Paola Gomez Barreto - Analysis and evaluation of document-oriented structures

Paola Gomez Barreto


Jury :

  • Claudia Roncancio, professeure des universités, Grenoble INP - Ensimag, directrice de thèse
  • Rubby Casallas, professeur, Universidad de Los Andes, TICSw, codirecteur de thèse
  • Franck Ravat, professeur des universités, Université Toulouse I Capitole, rapporteur
  • Philippe Roose, maître de conférences, Université de Pau, rapporteur
  • Laurence  Duchien, professeure des universités, Université de Lille, examinatrice
  • Patrick Reignier, professeur des universités, Grenoble INP - Ensimag, examinateur

Nowadays, millions of different data sources produce a huge quantity of unstructured and semi-structured data that change constantly. Information systems must manage these data but providing at the same time scalability and performance. As a result, they have had to adapt it to support heterogeneous databases, included NoSQL databases. These databases propose a schema-free with great flexibility but with a no clear separation of the logical and physical layers. Data can be duplicated, split and/or incomplete, and it can also change as the business needs. 

The flexibility and absence of schema in document-oriented NoSQL systems, such as MongoDB, allows new structuring alternatives to be explored without facing constraints. The choice of the structuring remains important and critical because there are several impacts to consider and it is necessary to choose among many of options of structuring. We therefore propose to return to a design phase in which aspects of quality and the impacts of the structure are considered in order to make a decision in a more informed manner. 

In this context, we propose SCORUS, a system for the analysis and evaluation of document-oriented structures that aims to facilitate the study of document-oriented semi-structuring possibilities, such as MongoDB, and to provide objective metrics for better highlight the advantages and disadvantages of each solution in relation to the needs of the users. For this, a sequence of three phases can compose a design process. Each phase can also be performed independently for analysis and adjustment purposes.

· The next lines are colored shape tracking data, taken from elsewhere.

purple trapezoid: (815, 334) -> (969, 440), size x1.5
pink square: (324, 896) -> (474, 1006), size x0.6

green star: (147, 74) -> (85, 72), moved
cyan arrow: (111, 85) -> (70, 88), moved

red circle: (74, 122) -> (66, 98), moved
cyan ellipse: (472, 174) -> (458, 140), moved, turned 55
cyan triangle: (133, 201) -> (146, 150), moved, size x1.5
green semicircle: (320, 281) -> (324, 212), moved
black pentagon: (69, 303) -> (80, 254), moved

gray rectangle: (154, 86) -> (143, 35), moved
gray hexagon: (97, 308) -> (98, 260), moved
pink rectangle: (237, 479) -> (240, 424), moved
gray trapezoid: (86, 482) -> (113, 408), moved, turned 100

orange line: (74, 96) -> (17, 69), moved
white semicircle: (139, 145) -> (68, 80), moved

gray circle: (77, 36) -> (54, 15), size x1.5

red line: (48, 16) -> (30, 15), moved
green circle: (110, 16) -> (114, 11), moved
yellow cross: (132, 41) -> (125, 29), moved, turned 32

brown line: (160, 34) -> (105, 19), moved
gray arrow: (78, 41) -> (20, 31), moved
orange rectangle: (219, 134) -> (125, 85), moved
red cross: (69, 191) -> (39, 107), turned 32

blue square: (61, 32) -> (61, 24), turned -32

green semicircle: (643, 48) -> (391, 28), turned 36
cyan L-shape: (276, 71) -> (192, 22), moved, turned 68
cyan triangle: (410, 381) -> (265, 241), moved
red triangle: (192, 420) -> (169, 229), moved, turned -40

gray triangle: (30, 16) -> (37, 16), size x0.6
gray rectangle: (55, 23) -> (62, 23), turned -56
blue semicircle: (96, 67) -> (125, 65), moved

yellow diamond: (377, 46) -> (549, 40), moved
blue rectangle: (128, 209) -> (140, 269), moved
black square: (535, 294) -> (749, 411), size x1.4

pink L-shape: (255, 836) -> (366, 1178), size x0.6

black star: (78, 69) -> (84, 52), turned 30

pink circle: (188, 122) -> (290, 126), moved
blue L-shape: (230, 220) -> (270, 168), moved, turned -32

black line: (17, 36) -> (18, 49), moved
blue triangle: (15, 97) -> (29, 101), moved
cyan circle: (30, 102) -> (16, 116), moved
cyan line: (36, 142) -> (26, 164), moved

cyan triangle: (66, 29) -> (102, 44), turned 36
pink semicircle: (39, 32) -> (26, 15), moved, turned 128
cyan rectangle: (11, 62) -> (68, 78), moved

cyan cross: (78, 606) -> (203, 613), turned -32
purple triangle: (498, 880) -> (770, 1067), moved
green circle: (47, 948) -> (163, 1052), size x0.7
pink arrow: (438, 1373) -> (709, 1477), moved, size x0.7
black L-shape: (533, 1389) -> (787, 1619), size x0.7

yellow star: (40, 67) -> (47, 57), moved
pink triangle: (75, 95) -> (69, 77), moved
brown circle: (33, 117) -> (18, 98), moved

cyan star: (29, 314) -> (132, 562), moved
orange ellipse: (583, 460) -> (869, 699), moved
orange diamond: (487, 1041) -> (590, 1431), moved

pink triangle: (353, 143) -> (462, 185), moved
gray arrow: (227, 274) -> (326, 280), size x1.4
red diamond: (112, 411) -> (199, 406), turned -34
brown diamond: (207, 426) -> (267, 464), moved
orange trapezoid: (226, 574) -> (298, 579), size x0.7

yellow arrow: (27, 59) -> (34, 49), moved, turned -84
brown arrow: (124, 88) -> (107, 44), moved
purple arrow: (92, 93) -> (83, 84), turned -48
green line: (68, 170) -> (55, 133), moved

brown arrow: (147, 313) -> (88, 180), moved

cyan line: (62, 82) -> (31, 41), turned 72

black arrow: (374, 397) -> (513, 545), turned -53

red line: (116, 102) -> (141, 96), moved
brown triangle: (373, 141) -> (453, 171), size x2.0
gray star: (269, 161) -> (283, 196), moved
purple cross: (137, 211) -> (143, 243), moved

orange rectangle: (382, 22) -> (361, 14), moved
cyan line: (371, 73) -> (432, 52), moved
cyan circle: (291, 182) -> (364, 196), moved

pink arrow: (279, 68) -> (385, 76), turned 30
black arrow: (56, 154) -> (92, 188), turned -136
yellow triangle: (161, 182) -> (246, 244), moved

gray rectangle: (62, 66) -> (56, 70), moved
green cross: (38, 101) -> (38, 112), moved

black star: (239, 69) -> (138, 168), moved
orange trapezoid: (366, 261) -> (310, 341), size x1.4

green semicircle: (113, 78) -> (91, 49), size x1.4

The general strategy of SCORUS is composed by: 

1. Generation of a set of structuration alternatives: in this phase we propose to start from UML modeling of the data and to automatically produce a large set of possible structuring variants for this data. 
2. Evaluation of Alternatives Using a Set of Structural Metrics: This evaluation takes a set of structuring variants and calculates the metrics against the modeled data. 
3. Analysis of the evaluated alternatives: use of the metrics to analyze the interest of the considered alternatives and to choose the most appropriate one(s).

This thesis presents the theoretical and software tools for SCORUS as well as experiments with MongoDB.